The chapter relates how Mole re-acquaints himself with many dear and familiar possessions and memories, and reminds him (and us) of the value of having an anchorage - a place to return to - in life, no matter how far and wide one may roam in the meantime.  As the author writes (and as Mole thinks):  "...it was good to think he had this (Mole End) to come back to, this place which was all his own, these things which were so glad to see him again and could always be counted upon for the same simple welcome."

Funny thing is, I feel that way about every house I've ever lived in.  If ever I'm walking along a street in which once resided, I almost find myself walking up the path to the front door and unconsciously putting my key in the lock.  If were lost enough in thought, it's no stretch of the imagination to envisage such a thing actually happening.  (One evening, while out walking our dog Tara, I was passing a previous home when she turned in at the stairs as though we still lived there.  I almost followed.  It's that kind of 'instinct' - or 'force of habit' that seems to dwell within me also.)

Or should I espy a former home lit up at night, I can 'see' (as though with x-ray eyesmy father, pipe in mouth, sat beside the fire, watching the TV or reading his paper;  I can also see my mother, darning socks or busy in the kitchen with domestic chores, or my brother in our bedroom listening to records or reading comics.  Furniture, ornaments, wallpaper - everything as it was.

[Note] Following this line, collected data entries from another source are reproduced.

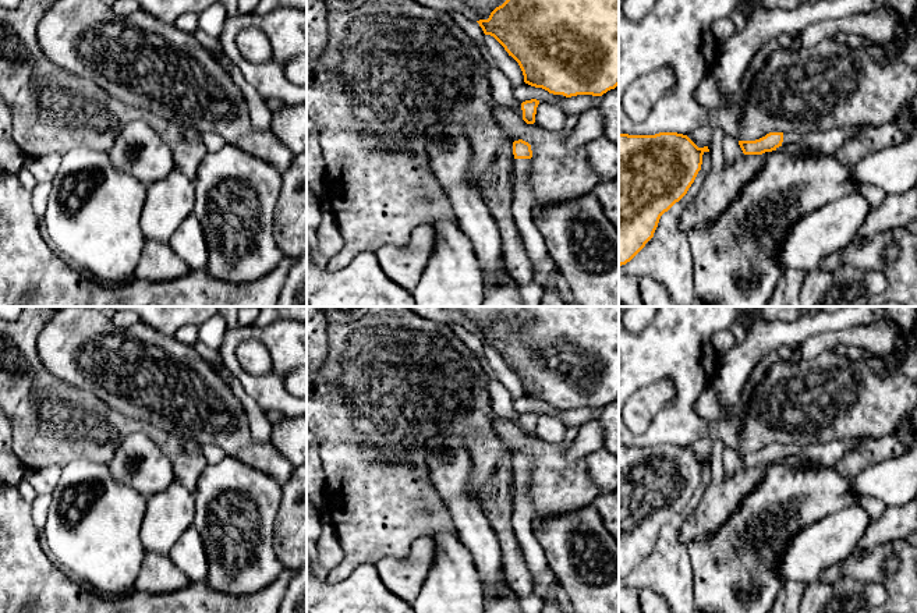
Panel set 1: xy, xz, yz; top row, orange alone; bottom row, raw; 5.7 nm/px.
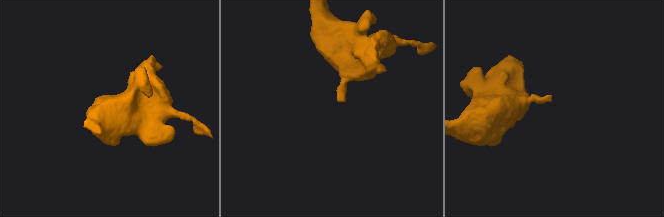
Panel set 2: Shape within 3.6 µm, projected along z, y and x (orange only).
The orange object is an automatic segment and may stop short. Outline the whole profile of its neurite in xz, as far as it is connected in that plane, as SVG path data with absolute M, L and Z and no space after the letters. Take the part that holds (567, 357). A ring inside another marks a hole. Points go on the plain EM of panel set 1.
M507 306L507 312L496 319L488 332L477 333L485 347L493 348L520 378L524 394L566 410L577 407L602 408L619 397L619 306Z

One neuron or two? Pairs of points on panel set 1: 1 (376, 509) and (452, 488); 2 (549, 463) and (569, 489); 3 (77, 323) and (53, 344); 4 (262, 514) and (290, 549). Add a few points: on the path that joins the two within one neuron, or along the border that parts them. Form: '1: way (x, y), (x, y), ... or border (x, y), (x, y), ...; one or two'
1: border (425, 460), (429, 468), (429, 479), (453, 520); two
2: way (551, 470), (562, 482); one
3: way (71, 329), (59, 342); one
4: border (282, 496), (275, 517), (275, 555), (279, 560); two

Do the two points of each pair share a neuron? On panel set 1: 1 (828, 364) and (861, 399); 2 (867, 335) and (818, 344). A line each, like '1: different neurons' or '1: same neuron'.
1: same neuron
2: same neuron

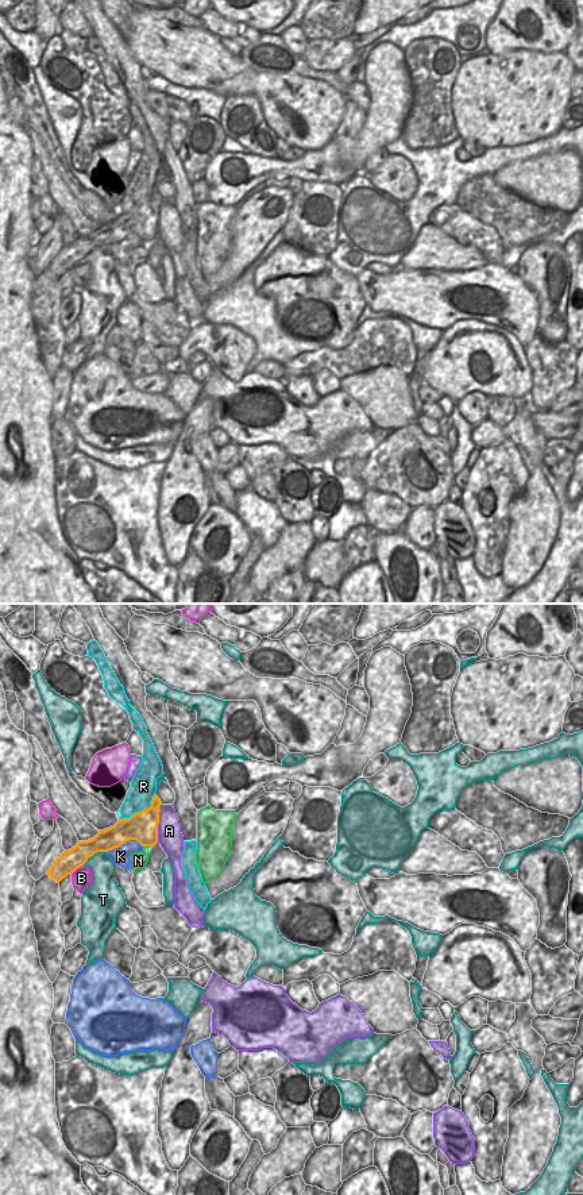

Each house beckons to me, summons me to obey its call to 'come on home', regardless of however many years have elapsed since I actually lived there, almost as if I'd only just popped out to the shops or to visit a pal mere moments before - with such clarity that the intervening years since we vacated whichever house seem like only a dream that never really happened.

Even more bizarre is when I seem to see a younger version of myself beyond the gleam which radiates from behind the curtained windows, engrossed in some book, or sat at the dining-room table, doodling or building an AIRFIX kit.  On occasions such as this, it can be disconcerting to suddenly have the moment disrupted by the intrusion of a stranger looking out of the window, or entering or exiting through the front door.


Then, just like Mole and his chum Ratty as they stand mesmerised by a lit-up window, the bitter winds of reality catch the back of my neck and return me to the present - though usually unwillingly, and not without a strange, sad sense of loss and longing.

The past continually calls to me, but never more so than when I revisit the scenes of my youth, where shades of my younger self and family, and friends long departed to either the other side of the veil or the globe, yet inhabit these enchanted places from so many years ago.

If ghosts do exist, I wouldn't be surprised to find that they aren't only ghosts of the dead, but also of the living from an earlier time.  That would perhaps explain why the shadows of yesterday dance forever before me.